INCITE! works on several local and national campaigns including organizing against police violence against women and trans people of color, for community-based strategies to hold people engaged in abusive behavior such as domestic and sexual violence accountable, against sterilization abuse and the Hyde Amendment, and against the War on Iraq and U.S. militarism. INCITE! helped to establish the Boarding School Healing Project, a project that organizes Native Americans to hold the U.S. government accountable for forcing over 100,000 Native children to go to Christian boarding schools where they were often raped and abused. In 2004, INCITE! launched SisterFire, a national tour of women of color artists using creative cultural methods to engage other women of color on a number of issues, including war, reproductive violence, and immigrant rights.

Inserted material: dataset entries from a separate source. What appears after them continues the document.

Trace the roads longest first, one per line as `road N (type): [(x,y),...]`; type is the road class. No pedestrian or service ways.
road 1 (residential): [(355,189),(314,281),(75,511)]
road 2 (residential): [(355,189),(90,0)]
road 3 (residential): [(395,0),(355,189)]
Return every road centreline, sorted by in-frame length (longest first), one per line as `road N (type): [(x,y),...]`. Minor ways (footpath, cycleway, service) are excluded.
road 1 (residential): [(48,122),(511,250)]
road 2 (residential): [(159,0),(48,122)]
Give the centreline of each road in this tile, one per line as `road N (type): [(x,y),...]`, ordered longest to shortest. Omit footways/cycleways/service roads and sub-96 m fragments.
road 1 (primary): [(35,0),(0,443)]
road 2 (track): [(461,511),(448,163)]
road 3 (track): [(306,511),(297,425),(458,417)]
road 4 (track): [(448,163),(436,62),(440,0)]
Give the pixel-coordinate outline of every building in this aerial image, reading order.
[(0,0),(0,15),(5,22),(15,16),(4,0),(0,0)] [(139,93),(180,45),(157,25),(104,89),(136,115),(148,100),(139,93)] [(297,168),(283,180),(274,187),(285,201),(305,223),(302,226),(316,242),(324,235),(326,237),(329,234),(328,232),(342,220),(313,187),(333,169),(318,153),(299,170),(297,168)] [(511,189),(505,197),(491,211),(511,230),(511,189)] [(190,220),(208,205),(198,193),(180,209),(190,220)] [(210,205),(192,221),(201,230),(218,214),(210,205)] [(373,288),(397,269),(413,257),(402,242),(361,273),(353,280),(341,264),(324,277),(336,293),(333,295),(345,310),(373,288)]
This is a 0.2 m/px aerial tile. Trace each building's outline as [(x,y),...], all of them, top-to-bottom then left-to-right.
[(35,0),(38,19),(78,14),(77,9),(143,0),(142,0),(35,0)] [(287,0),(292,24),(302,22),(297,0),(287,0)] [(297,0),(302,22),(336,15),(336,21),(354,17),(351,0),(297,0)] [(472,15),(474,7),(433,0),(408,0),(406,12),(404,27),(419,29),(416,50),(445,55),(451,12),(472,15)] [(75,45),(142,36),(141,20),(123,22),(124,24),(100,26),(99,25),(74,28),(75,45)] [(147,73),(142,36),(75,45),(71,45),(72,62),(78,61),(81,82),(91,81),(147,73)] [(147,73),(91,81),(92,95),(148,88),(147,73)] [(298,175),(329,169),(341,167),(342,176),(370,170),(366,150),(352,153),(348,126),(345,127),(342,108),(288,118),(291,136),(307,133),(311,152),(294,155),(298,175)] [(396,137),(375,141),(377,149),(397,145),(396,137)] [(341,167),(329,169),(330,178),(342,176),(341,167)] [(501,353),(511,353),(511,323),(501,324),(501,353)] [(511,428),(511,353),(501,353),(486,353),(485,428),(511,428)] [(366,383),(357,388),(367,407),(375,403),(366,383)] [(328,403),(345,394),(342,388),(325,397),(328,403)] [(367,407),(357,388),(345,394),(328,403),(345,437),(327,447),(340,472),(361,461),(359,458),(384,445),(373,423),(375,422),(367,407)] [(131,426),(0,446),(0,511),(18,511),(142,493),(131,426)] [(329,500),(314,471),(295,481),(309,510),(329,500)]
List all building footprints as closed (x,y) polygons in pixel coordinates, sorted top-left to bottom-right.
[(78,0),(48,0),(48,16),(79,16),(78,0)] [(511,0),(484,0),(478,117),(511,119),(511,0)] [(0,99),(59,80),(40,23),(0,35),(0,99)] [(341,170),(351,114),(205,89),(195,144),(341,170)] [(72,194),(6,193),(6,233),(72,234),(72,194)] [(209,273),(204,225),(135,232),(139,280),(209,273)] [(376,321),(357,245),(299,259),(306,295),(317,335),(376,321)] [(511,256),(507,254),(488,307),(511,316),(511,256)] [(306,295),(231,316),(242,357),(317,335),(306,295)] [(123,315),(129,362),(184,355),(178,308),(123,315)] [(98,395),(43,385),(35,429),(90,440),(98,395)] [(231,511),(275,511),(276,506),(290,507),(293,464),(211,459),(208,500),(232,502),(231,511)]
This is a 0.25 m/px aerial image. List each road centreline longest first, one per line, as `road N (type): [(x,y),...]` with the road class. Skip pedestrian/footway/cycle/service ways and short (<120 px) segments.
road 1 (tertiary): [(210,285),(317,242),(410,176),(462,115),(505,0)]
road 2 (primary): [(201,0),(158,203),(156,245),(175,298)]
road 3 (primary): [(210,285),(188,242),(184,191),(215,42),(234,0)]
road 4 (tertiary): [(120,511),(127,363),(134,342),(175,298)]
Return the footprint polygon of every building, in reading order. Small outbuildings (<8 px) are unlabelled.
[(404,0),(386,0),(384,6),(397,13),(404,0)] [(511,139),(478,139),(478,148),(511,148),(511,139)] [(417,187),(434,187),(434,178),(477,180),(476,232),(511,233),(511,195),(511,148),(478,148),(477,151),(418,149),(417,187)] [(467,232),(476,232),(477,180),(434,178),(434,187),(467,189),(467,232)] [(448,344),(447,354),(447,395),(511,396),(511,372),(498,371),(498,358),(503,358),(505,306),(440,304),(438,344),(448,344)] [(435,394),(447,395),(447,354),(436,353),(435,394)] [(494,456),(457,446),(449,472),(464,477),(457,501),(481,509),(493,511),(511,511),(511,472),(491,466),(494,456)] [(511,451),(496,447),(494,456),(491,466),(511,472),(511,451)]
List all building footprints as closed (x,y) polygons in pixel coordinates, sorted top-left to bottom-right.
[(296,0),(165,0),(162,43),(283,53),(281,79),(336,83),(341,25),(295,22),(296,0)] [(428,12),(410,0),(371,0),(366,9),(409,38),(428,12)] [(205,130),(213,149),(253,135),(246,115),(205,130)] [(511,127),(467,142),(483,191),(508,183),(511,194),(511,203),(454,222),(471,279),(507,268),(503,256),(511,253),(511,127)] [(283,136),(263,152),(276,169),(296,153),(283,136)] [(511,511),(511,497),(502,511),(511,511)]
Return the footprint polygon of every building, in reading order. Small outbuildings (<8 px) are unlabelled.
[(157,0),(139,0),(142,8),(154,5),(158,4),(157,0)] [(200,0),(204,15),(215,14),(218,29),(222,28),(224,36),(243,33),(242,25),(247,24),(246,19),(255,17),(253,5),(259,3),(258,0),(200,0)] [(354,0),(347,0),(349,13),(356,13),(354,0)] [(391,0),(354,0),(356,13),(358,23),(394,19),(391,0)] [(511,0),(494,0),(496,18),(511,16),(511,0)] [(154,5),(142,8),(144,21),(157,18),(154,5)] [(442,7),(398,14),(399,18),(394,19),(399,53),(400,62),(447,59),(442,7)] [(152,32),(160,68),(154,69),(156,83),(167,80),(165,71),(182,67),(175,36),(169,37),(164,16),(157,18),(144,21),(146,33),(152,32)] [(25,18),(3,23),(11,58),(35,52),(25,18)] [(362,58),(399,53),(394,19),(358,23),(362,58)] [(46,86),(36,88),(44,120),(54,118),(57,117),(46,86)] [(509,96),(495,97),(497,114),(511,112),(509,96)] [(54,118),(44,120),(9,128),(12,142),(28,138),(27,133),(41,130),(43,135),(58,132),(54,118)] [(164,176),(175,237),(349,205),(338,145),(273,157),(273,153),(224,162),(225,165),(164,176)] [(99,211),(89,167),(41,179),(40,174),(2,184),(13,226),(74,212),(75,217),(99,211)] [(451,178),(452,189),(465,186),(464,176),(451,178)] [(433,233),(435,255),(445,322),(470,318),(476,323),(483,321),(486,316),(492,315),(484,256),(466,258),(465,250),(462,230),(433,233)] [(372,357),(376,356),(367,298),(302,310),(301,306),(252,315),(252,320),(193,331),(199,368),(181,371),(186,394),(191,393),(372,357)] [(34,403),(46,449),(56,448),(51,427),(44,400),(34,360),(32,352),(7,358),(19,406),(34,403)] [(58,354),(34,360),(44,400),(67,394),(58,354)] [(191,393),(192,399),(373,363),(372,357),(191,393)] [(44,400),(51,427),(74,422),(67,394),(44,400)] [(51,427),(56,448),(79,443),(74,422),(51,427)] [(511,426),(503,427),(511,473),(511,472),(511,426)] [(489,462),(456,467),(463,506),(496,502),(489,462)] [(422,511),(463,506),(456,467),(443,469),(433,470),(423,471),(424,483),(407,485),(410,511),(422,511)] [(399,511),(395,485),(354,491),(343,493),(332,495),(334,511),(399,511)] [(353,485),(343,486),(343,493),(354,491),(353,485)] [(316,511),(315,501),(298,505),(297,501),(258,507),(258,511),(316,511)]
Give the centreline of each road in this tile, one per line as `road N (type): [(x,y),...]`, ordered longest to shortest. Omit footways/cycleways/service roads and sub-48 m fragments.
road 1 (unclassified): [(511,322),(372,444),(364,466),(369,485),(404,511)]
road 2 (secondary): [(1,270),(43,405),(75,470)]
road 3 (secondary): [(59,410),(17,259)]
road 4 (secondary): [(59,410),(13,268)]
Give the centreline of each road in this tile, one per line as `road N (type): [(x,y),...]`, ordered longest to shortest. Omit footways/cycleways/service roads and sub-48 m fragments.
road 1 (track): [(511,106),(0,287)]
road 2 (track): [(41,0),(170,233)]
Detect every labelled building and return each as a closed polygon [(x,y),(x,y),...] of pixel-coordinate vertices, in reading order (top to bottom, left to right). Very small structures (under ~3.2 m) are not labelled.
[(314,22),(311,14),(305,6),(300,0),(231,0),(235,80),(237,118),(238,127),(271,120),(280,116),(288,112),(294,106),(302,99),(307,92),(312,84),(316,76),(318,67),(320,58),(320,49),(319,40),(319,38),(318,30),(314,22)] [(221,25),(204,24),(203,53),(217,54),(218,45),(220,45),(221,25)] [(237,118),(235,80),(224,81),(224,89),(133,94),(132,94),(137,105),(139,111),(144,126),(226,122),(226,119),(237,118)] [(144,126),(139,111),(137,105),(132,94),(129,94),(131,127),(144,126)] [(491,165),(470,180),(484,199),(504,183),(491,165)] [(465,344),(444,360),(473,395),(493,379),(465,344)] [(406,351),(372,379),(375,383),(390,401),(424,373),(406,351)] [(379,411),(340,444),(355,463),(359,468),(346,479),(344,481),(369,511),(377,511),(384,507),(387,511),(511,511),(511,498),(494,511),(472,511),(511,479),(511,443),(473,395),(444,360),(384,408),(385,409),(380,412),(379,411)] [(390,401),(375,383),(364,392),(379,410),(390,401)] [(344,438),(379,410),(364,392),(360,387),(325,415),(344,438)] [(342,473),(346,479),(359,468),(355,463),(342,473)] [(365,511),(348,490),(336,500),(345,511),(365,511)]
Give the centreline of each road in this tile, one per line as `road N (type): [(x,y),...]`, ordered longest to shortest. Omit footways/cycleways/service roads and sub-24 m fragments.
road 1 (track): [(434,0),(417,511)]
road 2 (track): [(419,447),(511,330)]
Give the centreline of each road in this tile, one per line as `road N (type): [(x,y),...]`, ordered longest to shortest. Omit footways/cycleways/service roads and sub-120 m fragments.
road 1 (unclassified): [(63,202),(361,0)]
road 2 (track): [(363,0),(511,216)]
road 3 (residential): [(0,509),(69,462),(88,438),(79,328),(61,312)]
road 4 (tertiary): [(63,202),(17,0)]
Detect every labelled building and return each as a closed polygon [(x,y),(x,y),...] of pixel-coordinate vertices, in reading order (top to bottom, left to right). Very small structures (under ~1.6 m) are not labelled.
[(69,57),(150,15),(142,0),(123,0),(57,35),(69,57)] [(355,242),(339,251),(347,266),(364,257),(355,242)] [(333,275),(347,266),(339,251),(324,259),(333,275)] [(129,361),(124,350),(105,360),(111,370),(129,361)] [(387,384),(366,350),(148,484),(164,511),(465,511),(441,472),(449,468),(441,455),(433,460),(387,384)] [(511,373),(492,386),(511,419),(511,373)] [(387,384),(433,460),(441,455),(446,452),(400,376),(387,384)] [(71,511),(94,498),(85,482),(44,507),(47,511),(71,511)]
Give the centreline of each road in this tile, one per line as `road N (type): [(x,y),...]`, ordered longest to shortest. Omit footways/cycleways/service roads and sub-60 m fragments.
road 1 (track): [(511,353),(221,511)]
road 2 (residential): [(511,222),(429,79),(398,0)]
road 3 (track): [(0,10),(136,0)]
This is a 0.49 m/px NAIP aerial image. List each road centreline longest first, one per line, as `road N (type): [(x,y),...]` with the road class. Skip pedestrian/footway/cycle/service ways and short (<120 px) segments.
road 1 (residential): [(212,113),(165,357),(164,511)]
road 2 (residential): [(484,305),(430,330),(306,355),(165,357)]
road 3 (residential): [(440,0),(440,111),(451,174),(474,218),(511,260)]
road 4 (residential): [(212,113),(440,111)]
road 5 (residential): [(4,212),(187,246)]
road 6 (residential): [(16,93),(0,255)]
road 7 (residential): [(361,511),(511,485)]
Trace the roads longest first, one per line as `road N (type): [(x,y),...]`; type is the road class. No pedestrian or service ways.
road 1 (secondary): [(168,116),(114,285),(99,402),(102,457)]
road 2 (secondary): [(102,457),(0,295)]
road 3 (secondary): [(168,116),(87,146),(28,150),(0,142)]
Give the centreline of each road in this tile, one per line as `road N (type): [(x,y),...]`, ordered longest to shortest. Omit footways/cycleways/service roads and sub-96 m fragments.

INCITE!'s grassroots chapters also organize projects to address multiple kinds of violence against women of color. After Hurricane Katrina, INCITE!'s New Orleans chapter began a women's health clinic to support low-income and uninsured women of color to meet their healthcare needs and to organize for racial, gender, economic, and environmental justice. INCITE!'s Philadelphia chapter has worked on issues of housing and gentrification. INCITE!'s affiliate, Sista II Sista, organized campaigns against sexual harassment of young women of color by police officers in Brooklyn, NY. INCITE!'s Denver chapter spotlighted an intersectional analysis of racism and violence against women as a critique to other anti-violence organizations' responses to the Kobe Bryant sexual assault case. INCITE!'s chapter in Washington, D.C. organized direct actions against street harassment.

INCITE! also organized two other national Color of Violence conferences: "The Color of Violence II: Building A Movement" in Chicago, IL in March 2002, and "The Color of Violence III: Stopping The War On Women of Color" in New Orleans, LA in March 2005. INCITE! also helped to organize a national conference in April 2004 entitled, "The Revolution Will Not Be Funded: Beyond The Non-Profit Industrial Complex" at the University of California-Santa Barbara. This latter conference brought together activists to investigate the impact of the non-profit system on grassroots movement building.

In 2006, INCITE! published an anthology of writings that reflect their politics entitled, Color of Violence: The INCITE! Anthology, published by South End Press. In 2007, they also published an anthology entitled, The Revolution Will Not Be Funded: Beyond The Non-Profit Industrial Complex, published by South End Press. The Revolutiuon Will Not Be Funded was awarded the Gustavus Myers 2007 Outstanding Book Award.